DAT, or, Delivery at Terminal, is where the seller clears goods for export and is fully responsible for the goods until they have arrived at a named terminal at the end destination. The goods must be unloaded at the terminal. DAT can be used with any transportation mode.
It is recommended that the seller’s contract with their forwarding company mirrors the contract of sale.
DAP, or, Delivery at Place is an incoterm defining the buyer and seller’s responsibilities when moving goods. In this case, the seller is responsible for moving the goods from the country of origin right through to the end destination, which includes responsibility for loading, transport and unloading. With DAP, we’d recommend being very clear about the end destination place to avoid any confusion later on. DAP means that seller bears the risk of any issues with the goods until the agreed delivery point. If there are any extra fees for unloading the goods, the seller must incur these.
This term can be used for any mode of transportation.
DDP stands for Delivery Duty Paid, an international commerce term (incoterm) used to describe the delivery of goods where the seller takes most responsibility.Under DDP, the supplier is responsible for paying for all of the costs associated with the delivery of goods right up until they get to the named place of destination. The buyer is then responsible for unloading the goods at the end destination.DDP can be used to describe ocean, road or air transportation of goods, including multimodal transportation.
It’s also expected that the seller clears the goods at export and import customs.
FAS stands for Free Alongside Ship, an international commerce term (incoterm) used to describe the delivery of goods where the seller takes on some responsibility for the shipment of goods.
Under FAS, the exporter is responsible for clearing the goods at customs and delivering them to the vessel at the point of origin.
Free Alongside Ship only applies to sea or inland waterway ports. As with most points of delivery, it’s recommended to highlight the exact location at which the goods are being delivered to, particularly in the case of large ports as the seller is responsible up for the goods until the port of shipment.
To understand FOB Pricing, one must understand what FOB means.
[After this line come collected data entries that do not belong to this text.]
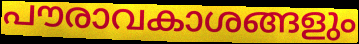
പൗരാവകാശങ്ങളുംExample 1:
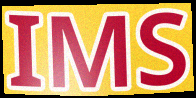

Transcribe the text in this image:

IMS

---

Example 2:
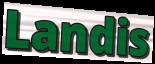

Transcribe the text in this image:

Landis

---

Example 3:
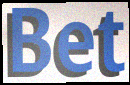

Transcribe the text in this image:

Bet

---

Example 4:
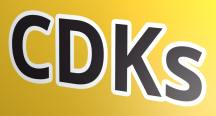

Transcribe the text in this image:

CDKs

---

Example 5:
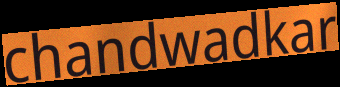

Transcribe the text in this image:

chandwadkarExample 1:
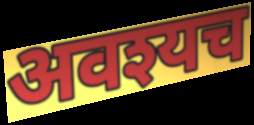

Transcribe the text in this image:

अवश्यच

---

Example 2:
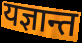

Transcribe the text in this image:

यज्ञान्त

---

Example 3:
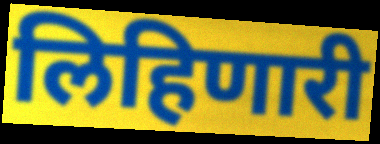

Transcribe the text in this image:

लिहिणारी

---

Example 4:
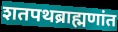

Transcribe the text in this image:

शतपथब्राह्मणांत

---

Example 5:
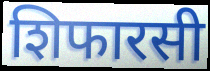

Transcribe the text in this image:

शिफारसी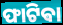
ଫାଟିଵାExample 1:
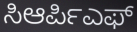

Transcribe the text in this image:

ಸಿಆರ್ಪಿಎಫ್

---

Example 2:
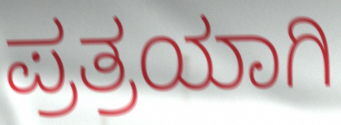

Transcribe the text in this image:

ಪ್ರತ್ರಯಾಗಿ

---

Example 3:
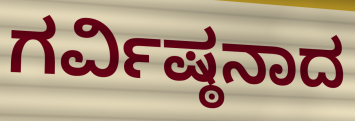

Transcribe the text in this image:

ಗರ್ವಿಷ್ಠನಾದ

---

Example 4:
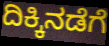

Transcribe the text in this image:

ದಿಕ್ಕಿನಡೆಗೆ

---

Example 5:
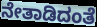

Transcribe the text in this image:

ನೇತಾಡಿದಂತೆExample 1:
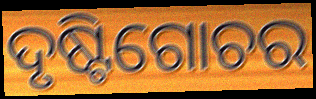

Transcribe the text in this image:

ଦୃଷ୍ଟିଗୋଚର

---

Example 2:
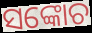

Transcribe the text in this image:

ସଙ୍କୋଚ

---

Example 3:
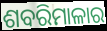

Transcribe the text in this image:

ଶବରିମାଳାର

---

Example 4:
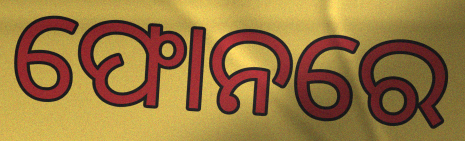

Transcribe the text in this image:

ଫୋନରେ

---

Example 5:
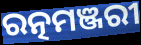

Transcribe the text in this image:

ରତ୍ନମଞ୍ଜରୀ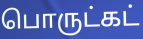
பொருட்கட்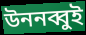
উননব্বুইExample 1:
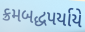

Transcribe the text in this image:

ક્રમબદ્ધપર્યાયે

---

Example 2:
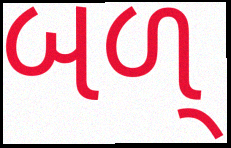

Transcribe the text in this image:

બળ્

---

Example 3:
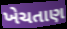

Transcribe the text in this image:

ખેચતાણ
FOB is the short form for Free on Board (or Freight on Board) and translates to sellers including the cost of the product being delivered to the nearest port in the purchase price. However, buyer is liable to pay for the shipping costs from that port, and also any other fees associated with transporting the goods to their desired destination.
CFR stands for Cost and Freight – it is a legal term used in international shipping which translates into the seller assuming more responsibility for the delivery of goods and needs to pay for transport to an agreed port.
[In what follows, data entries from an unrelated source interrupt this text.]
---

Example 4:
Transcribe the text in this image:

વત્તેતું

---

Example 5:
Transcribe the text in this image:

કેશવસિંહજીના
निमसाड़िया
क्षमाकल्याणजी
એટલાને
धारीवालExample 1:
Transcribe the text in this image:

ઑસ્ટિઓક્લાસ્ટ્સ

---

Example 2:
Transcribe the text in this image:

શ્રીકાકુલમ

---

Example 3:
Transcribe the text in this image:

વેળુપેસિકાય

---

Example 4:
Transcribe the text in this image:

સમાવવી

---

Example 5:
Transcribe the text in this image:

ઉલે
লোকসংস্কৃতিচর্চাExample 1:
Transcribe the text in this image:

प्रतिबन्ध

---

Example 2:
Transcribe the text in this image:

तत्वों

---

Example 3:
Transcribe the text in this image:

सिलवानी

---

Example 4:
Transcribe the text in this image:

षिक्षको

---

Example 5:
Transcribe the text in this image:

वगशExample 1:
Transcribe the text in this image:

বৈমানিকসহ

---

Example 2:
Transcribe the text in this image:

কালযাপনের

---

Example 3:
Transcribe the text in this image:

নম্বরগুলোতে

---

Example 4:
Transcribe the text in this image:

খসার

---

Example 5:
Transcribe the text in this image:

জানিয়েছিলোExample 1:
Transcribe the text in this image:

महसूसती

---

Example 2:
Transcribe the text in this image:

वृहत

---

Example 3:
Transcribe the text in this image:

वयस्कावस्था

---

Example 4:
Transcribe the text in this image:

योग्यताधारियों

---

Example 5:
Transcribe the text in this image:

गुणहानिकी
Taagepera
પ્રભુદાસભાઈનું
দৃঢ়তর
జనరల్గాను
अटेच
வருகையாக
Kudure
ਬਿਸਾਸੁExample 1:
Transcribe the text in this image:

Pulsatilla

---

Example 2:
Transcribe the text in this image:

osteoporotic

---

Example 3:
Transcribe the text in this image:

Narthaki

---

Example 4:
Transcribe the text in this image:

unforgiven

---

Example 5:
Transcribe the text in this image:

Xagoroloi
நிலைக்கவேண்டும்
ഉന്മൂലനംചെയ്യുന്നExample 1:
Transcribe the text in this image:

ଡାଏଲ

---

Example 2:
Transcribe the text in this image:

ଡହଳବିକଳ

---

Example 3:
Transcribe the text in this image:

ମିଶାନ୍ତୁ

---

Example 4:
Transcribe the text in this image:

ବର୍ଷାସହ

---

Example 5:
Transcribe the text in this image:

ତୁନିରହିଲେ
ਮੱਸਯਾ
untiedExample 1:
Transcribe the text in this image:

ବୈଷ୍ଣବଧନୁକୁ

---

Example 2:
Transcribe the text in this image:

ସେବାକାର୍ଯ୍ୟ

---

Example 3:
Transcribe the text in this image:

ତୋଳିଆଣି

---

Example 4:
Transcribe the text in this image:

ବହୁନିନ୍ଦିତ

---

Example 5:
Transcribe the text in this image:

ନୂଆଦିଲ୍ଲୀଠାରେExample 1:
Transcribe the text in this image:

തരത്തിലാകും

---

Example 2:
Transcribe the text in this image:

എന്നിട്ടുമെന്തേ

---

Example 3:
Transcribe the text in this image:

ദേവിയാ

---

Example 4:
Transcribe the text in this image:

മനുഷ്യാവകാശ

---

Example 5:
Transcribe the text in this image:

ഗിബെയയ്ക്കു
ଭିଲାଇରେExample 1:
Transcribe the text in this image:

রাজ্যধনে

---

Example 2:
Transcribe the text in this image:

Furthermore, the seller will also need to pay for delivery of goods and export, up until the point the goods are loaded on board the ship.
DDU Incoterm, which is short for “delivered duty unpaid,” is an international commerce term (incoterm) which means that the seller will deliver the goods as soon as they are made available at an agreed-upon location in the country to which they are imported.
Unlike DDP (delivery duty paid), where the seller takes the most responsibility for delivery costs all the way up to the consignee’s doorstep, DDU requires the consignee to take the responsibility of costs, and oftentimes physical delivery, once they have signed for the shipment.
DDU can provide for additional costs to be taken on by the seller if they are agreed upon ahead of time. For example, the parties may agree that the seller will pay expenses such as value added tax (VAT) or customs charges. These terms should be clearly stated on their contracts.
CIF stands for Cost, Insurance and Freight – it’s a legal incoterm term which is used in international shipping for the delivery of goods to a port. In this case, the seller must pay for the delivery of goods, and their export, including insurance, and has responsibility of the goods right up until they’re loaded on the ship.
CIF and FOB (Free on Board) are the most common shipping terms.